━━━ Input records
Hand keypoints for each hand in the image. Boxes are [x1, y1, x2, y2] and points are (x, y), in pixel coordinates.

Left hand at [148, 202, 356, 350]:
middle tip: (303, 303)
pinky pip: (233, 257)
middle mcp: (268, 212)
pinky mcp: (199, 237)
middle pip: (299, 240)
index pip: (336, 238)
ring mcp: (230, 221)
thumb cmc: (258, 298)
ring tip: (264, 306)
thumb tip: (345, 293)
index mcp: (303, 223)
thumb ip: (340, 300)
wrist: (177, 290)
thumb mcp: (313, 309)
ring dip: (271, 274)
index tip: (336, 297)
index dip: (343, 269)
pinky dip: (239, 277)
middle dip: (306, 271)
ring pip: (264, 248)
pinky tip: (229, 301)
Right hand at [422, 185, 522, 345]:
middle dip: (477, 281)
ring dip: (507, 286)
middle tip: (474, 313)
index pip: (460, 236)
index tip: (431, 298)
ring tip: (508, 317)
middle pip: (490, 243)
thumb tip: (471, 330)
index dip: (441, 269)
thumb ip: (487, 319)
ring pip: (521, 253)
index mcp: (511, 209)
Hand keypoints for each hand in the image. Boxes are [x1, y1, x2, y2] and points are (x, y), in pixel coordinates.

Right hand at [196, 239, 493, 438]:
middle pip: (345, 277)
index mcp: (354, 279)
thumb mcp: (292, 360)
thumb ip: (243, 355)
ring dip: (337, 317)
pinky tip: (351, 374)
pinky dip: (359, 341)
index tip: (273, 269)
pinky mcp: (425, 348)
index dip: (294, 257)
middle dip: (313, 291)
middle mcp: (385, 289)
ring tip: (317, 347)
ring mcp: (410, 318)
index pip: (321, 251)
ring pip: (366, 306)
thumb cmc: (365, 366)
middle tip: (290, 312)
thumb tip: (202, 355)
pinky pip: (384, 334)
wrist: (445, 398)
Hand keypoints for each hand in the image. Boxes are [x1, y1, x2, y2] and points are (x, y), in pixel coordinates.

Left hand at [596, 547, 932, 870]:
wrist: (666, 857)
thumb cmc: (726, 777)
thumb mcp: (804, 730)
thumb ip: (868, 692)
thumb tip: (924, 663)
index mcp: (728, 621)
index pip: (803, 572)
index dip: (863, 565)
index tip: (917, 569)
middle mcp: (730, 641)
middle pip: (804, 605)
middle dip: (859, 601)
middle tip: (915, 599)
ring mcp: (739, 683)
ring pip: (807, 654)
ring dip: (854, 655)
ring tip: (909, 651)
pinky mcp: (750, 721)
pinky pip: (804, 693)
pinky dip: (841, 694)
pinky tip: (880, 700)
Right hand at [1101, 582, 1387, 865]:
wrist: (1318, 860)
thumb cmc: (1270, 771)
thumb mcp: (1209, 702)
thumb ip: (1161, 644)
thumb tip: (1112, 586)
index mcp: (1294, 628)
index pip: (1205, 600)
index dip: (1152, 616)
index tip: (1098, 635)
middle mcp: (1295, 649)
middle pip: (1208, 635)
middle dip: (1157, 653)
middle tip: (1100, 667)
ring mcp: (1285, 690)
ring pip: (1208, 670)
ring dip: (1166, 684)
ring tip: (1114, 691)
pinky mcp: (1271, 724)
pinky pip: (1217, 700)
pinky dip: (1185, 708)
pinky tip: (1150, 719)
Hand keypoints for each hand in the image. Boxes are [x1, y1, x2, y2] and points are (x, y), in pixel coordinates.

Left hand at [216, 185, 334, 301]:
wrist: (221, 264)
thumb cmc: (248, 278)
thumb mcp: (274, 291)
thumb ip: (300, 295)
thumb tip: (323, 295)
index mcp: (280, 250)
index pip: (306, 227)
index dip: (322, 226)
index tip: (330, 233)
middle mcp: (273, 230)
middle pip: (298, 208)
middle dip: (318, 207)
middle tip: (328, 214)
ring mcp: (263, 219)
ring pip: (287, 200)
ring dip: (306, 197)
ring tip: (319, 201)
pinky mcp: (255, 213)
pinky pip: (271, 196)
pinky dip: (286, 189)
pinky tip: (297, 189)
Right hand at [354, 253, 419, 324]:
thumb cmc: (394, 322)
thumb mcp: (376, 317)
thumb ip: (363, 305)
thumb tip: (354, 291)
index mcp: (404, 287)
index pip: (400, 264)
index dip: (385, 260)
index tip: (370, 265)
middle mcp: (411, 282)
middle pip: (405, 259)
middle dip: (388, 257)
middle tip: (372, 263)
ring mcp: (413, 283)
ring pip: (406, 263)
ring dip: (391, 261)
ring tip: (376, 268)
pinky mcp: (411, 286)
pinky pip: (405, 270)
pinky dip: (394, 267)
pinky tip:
━━━━━━
**Directions for this task**
Every line of the entries above that holds "Left" should be copied out.

**Written response**
Left hand at [148, 202, 356, 350]:
Left hand at [596, 547, 932, 870]:
Left hand at [216, 185, 334, 301]:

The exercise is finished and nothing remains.